Having diabetes is tough and it’s a lot of work! Give yourself some credit for all you do to manage it. Seriously, stop and think of all that you do and appreciate those efforts and meaningful.

Stop “should-ing” all over yourself with statements like, “I should be more strict on my eating habits” or “I should spend more time in the gym." We could always be better by doing more of some things and less of others, but it will never be enough and there will always be room for improvement. Practice some flexibility and try to steer clear of the all-or-nothing thinking.

View blood sugar as data

Remember that your blood sugar is not a measure of you, your value, or your efforts. Try to think of it as simply data that you can use to inform your behaviors and decisions. It may also help to consider the kind of language you and your loved ones use surrounding diabetes and self-care behaviors. For example, it helps to use the phrase “checking” instead of “testing” blood sugar; this avoids language that associates your blood sugar numbers as a grade.

Examine your expectations 

Most of us have expectations of ourselves that we strive for but never took the time to stop and consider them. Usually, this is developed from past experiences, education, and ideas of what is “good". A really helpful strategy is to actually write out a list of the expectations you have for yourself and examine that list.

When looking at your list of expectations, identify if there is anything that you are unclear about, such as where your blood sugar ranges should be. Often times I see that folks have these unclear and undefined expectations for blood sugar, where they don’t know exactly what it should be at what times, but just that they should “do better". If you don’t have clear expectations, you will never meet them. As a result, you will always feel like you are falling short, even if you are right on track!

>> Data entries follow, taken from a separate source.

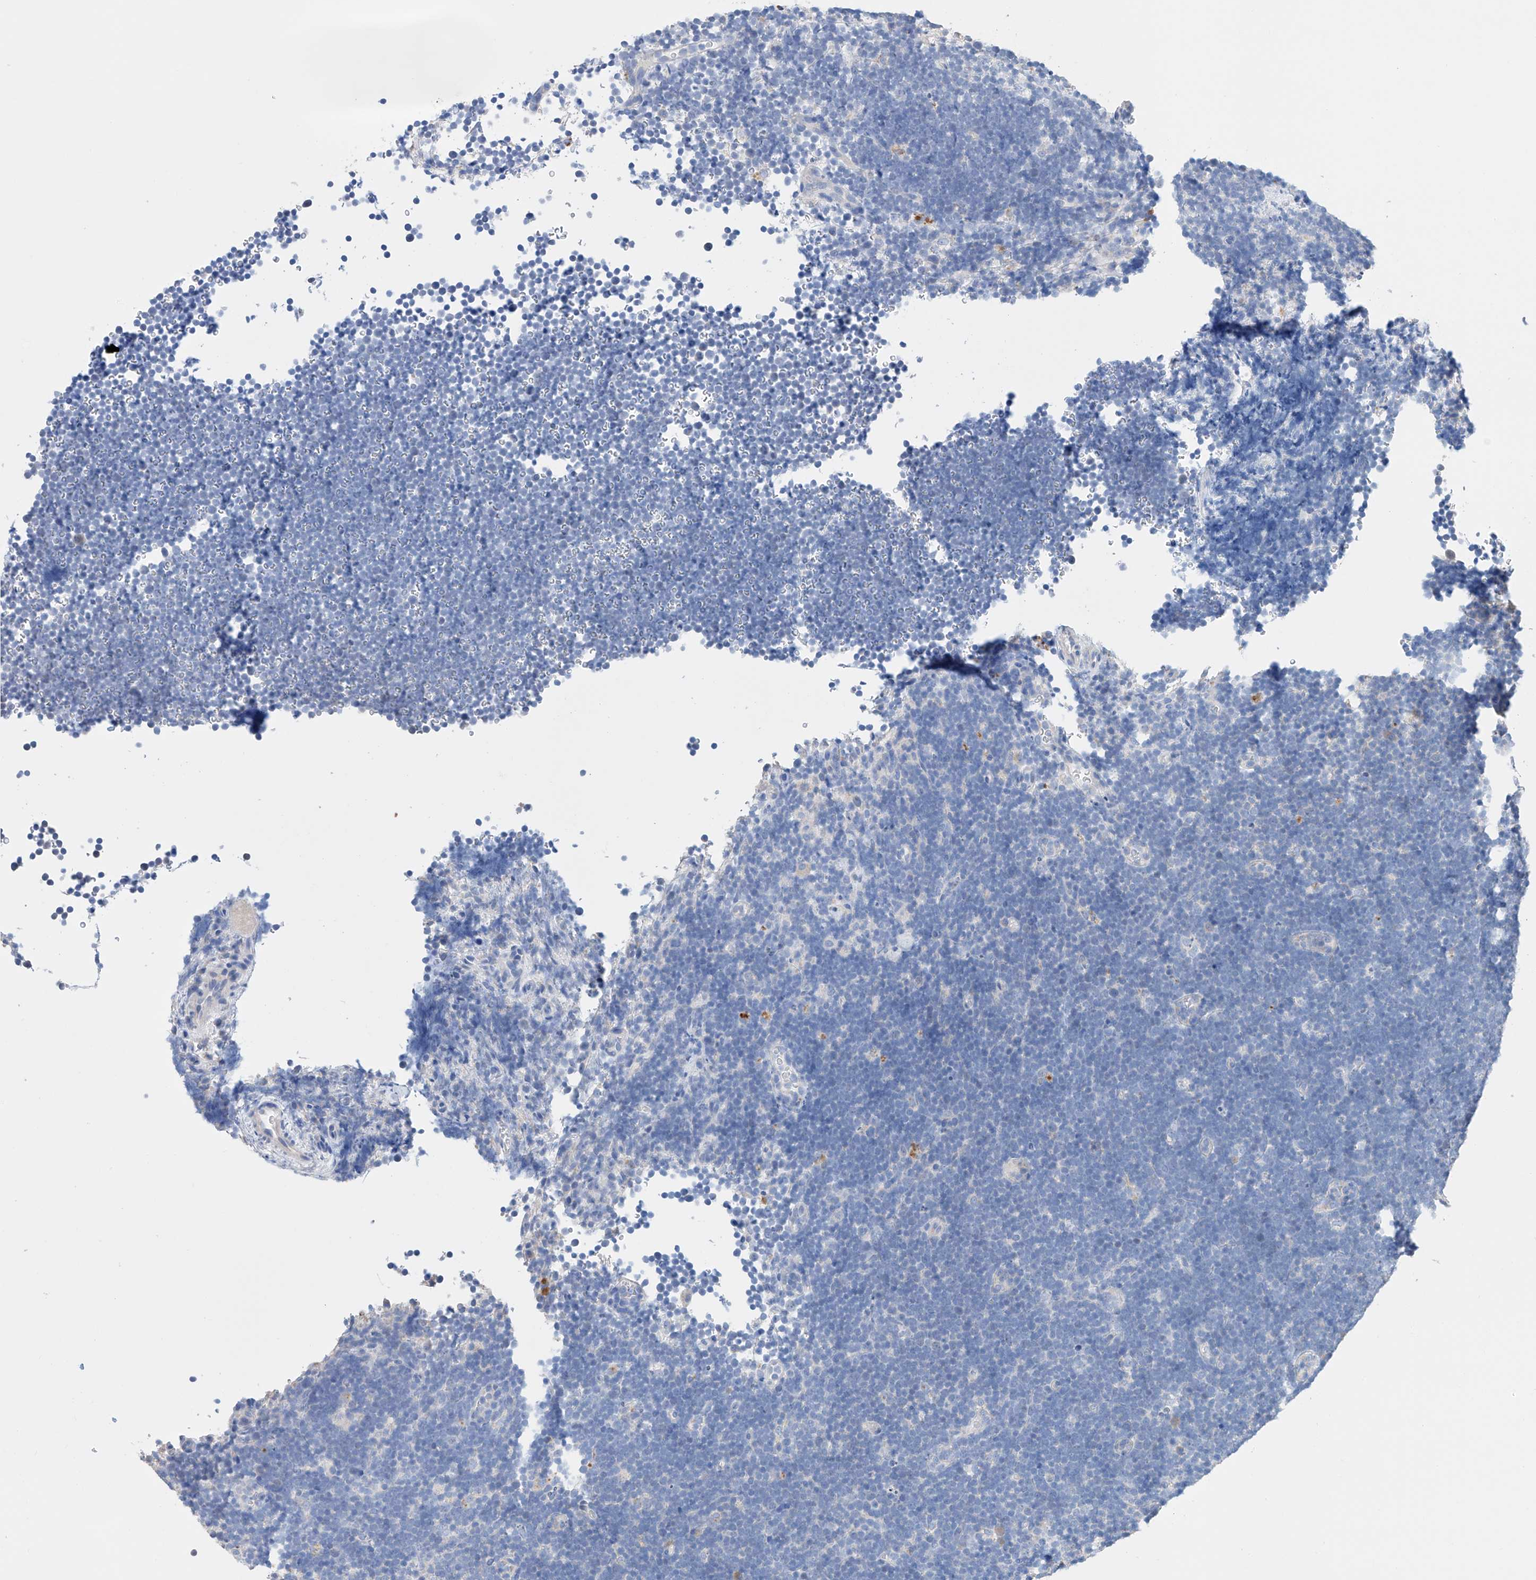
{"staining": {"intensity": "negative", "quantity": "none", "location": "none"}, "tissue": "lymphoma", "cell_type": "Tumor cells", "image_type": "cancer", "snomed": [{"axis": "morphology", "description": "Malignant lymphoma, non-Hodgkin's type, High grade"}, {"axis": "topography", "description": "Lymph node"}], "caption": "Immunohistochemical staining of human high-grade malignant lymphoma, non-Hodgkin's type displays no significant expression in tumor cells.", "gene": "AFG1L", "patient": {"sex": "male", "age": 13}}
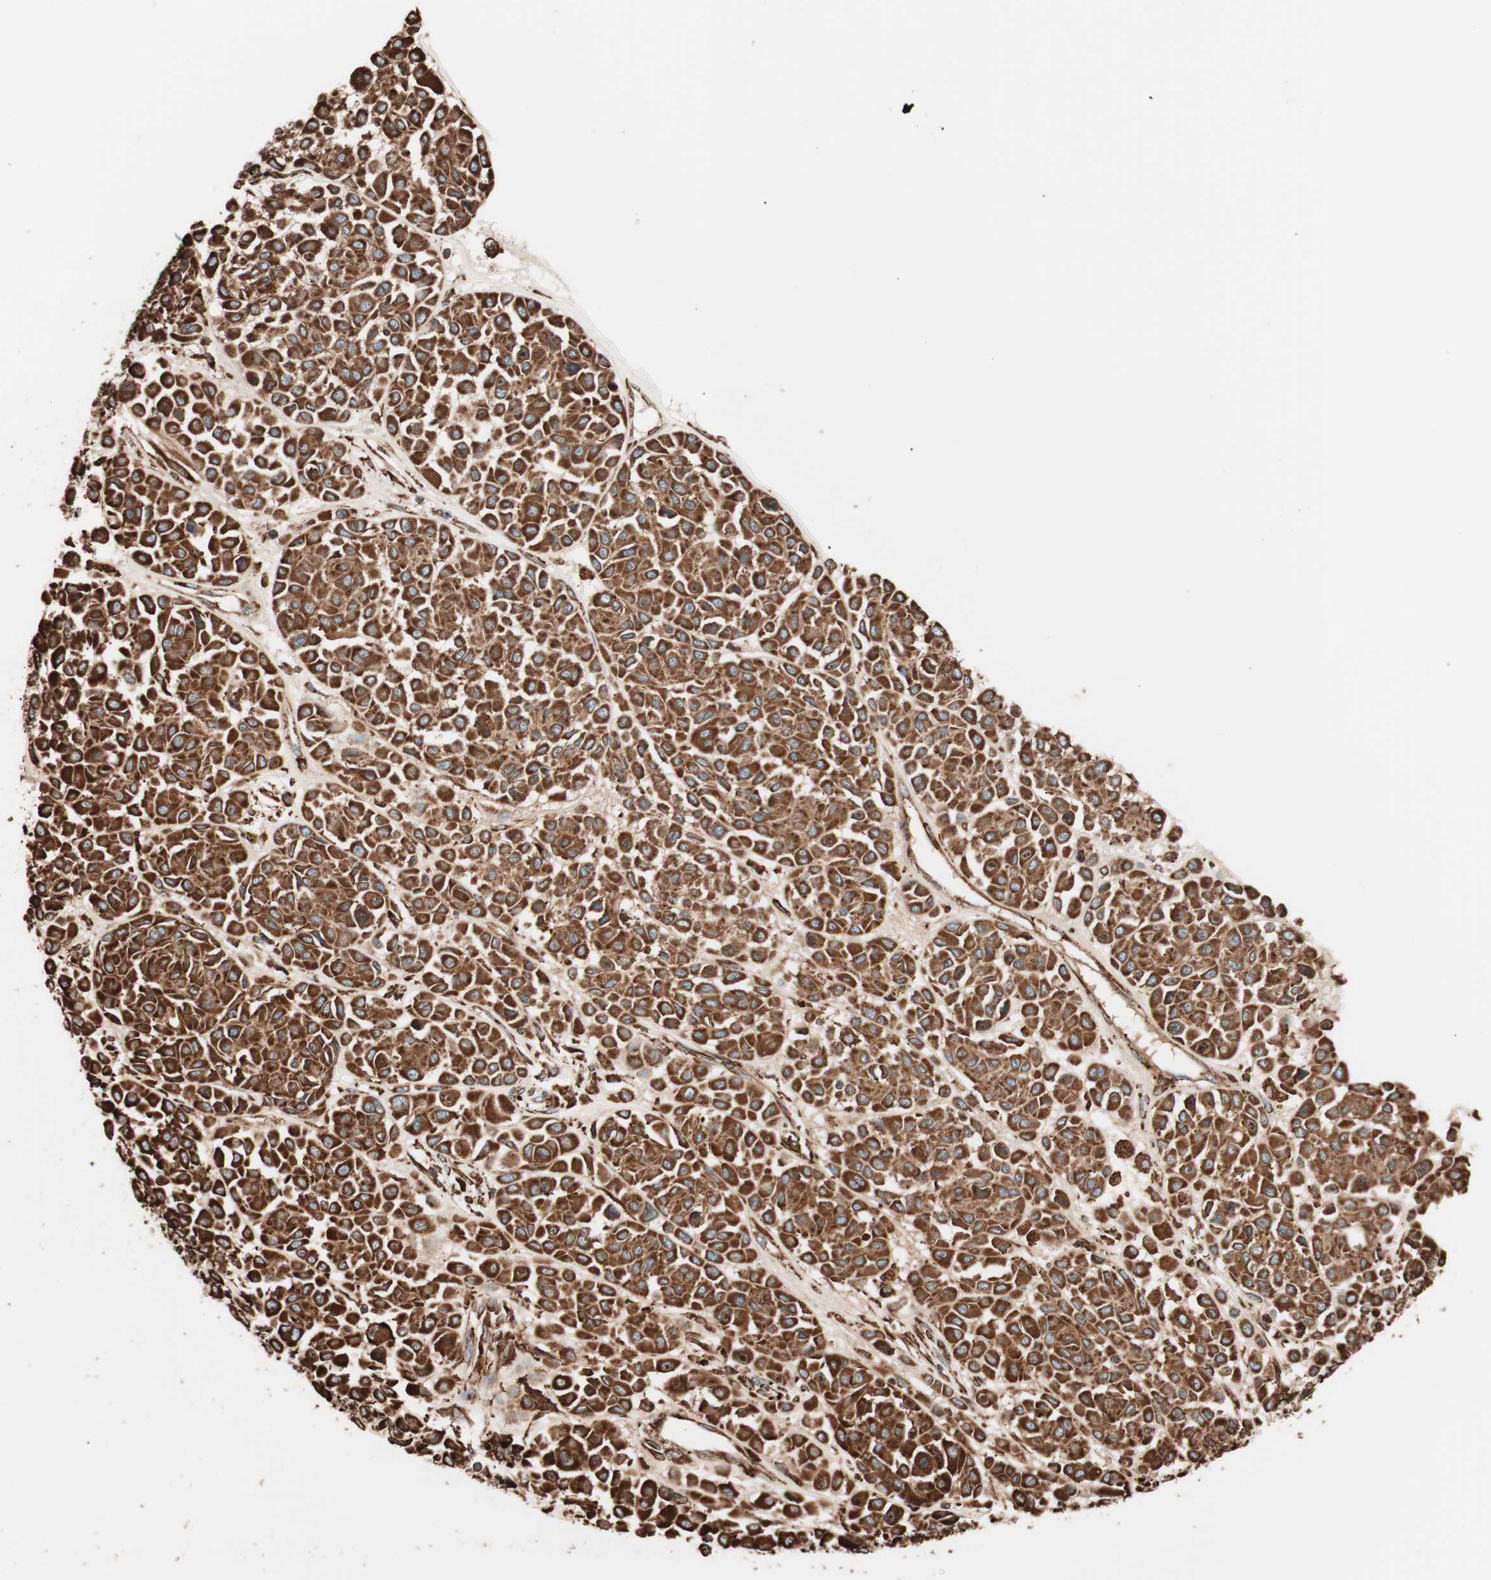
{"staining": {"intensity": "strong", "quantity": ">75%", "location": "cytoplasmic/membranous"}, "tissue": "melanoma", "cell_type": "Tumor cells", "image_type": "cancer", "snomed": [{"axis": "morphology", "description": "Malignant melanoma, Metastatic site"}, {"axis": "topography", "description": "Soft tissue"}], "caption": "Human malignant melanoma (metastatic site) stained with a protein marker displays strong staining in tumor cells.", "gene": "VEGFA", "patient": {"sex": "male", "age": 41}}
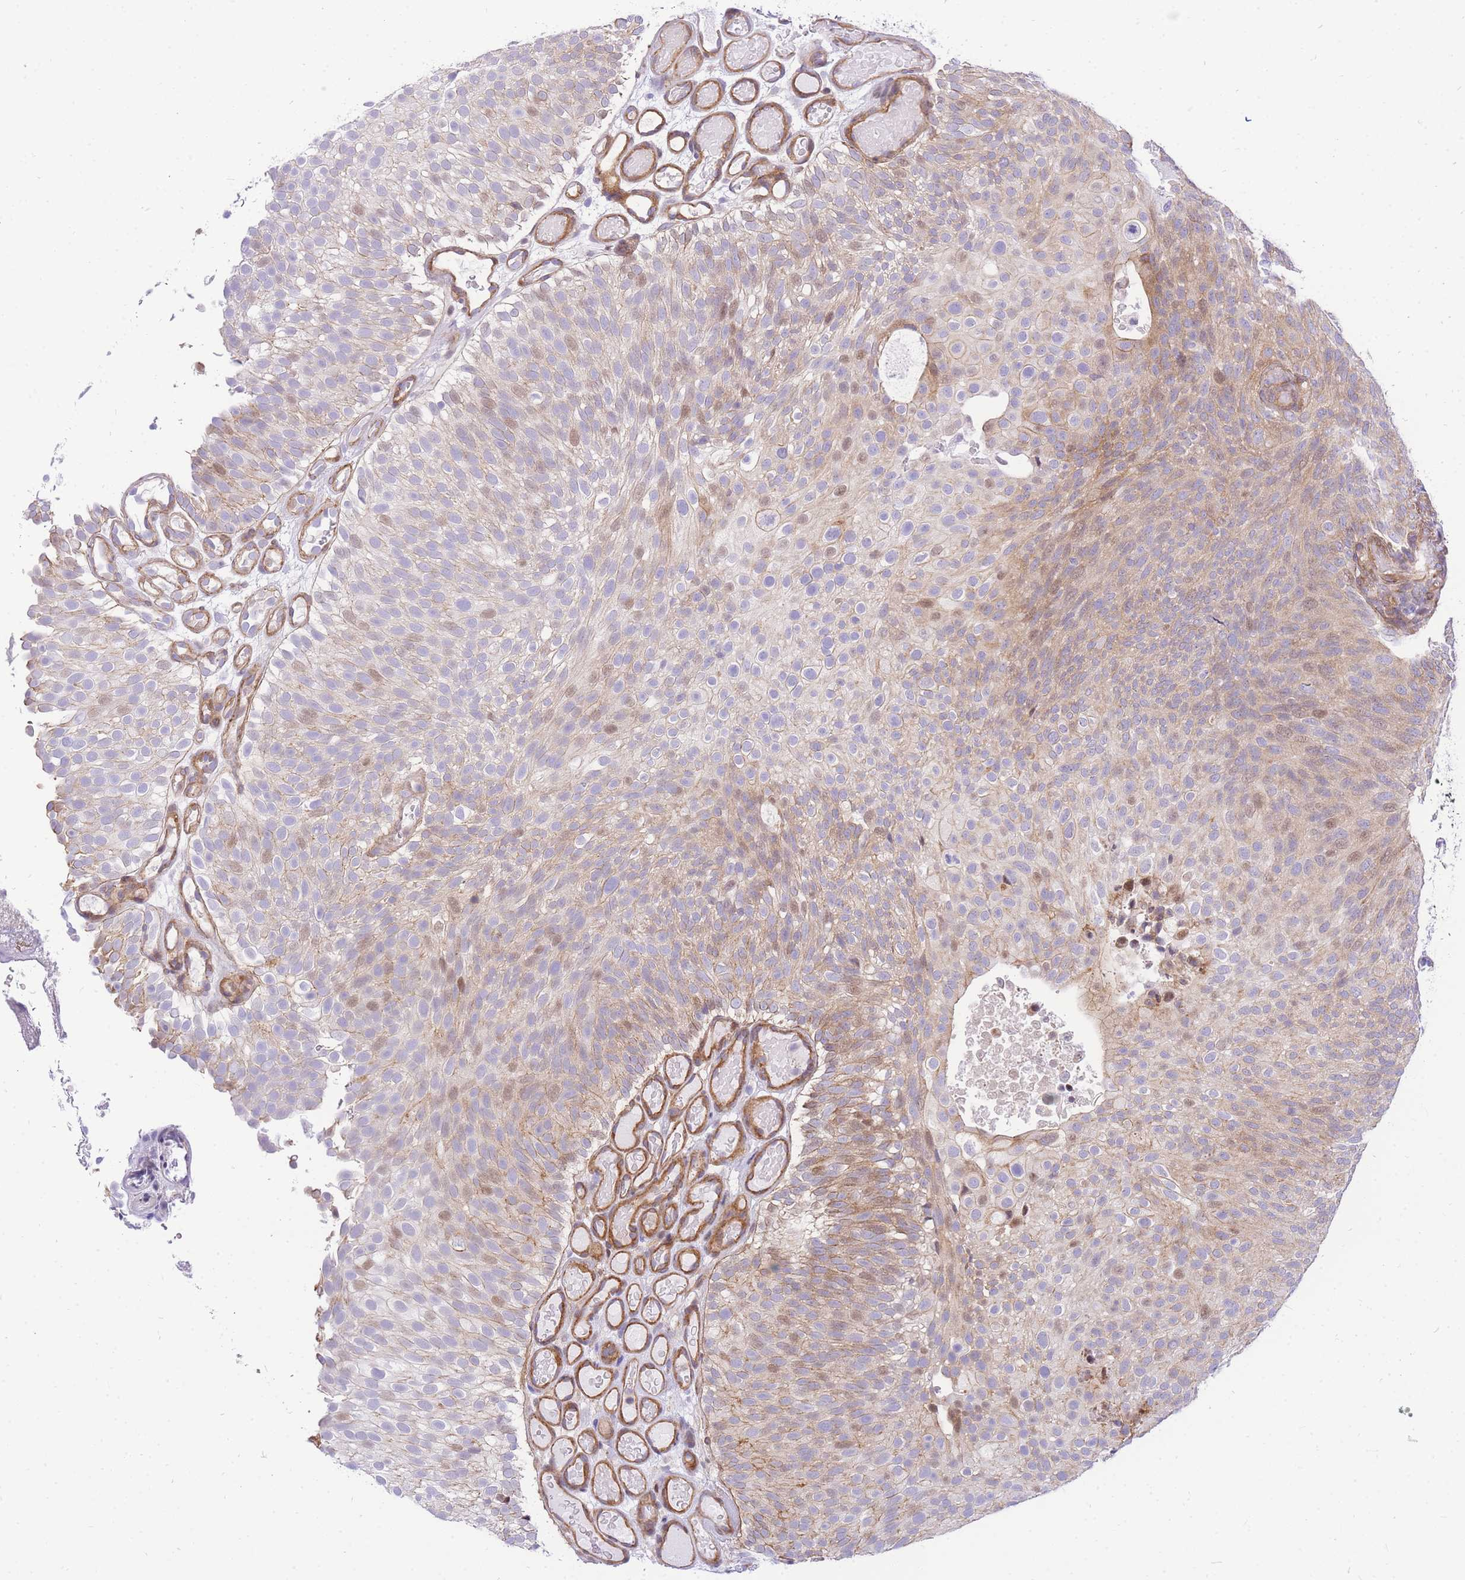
{"staining": {"intensity": "moderate", "quantity": "25%-75%", "location": "cytoplasmic/membranous,nuclear"}, "tissue": "urothelial cancer", "cell_type": "Tumor cells", "image_type": "cancer", "snomed": [{"axis": "morphology", "description": "Urothelial carcinoma, Low grade"}, {"axis": "topography", "description": "Urinary bladder"}], "caption": "The photomicrograph reveals a brown stain indicating the presence of a protein in the cytoplasmic/membranous and nuclear of tumor cells in low-grade urothelial carcinoma.", "gene": "S100PBP", "patient": {"sex": "male", "age": 78}}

Identify if anything on that list is false or unrealistic. This is another downfall I often see in my work with individuals. Make sure you are talking with your doctor and other members of your diabetes care team to educate yourself. Also, think about whether or not your expectations for yourself are attainable for you right now. We all go through different phases of life and self-care behaviors look different in each. This highlights the importance of starting somewhere, starting small, and starting where you are right now.

Value progress over perfection

Perfection is impossible. Ditch this idea that it is an attainable destination by placing more value on progress. Something is better than nothing and done is better than perfect. Remind yourself to do your best and forget the rest. Your best may look different tomorrow from what it is today, and that’s a good thing, that’s progress.

What progress have you made since your diagnosis?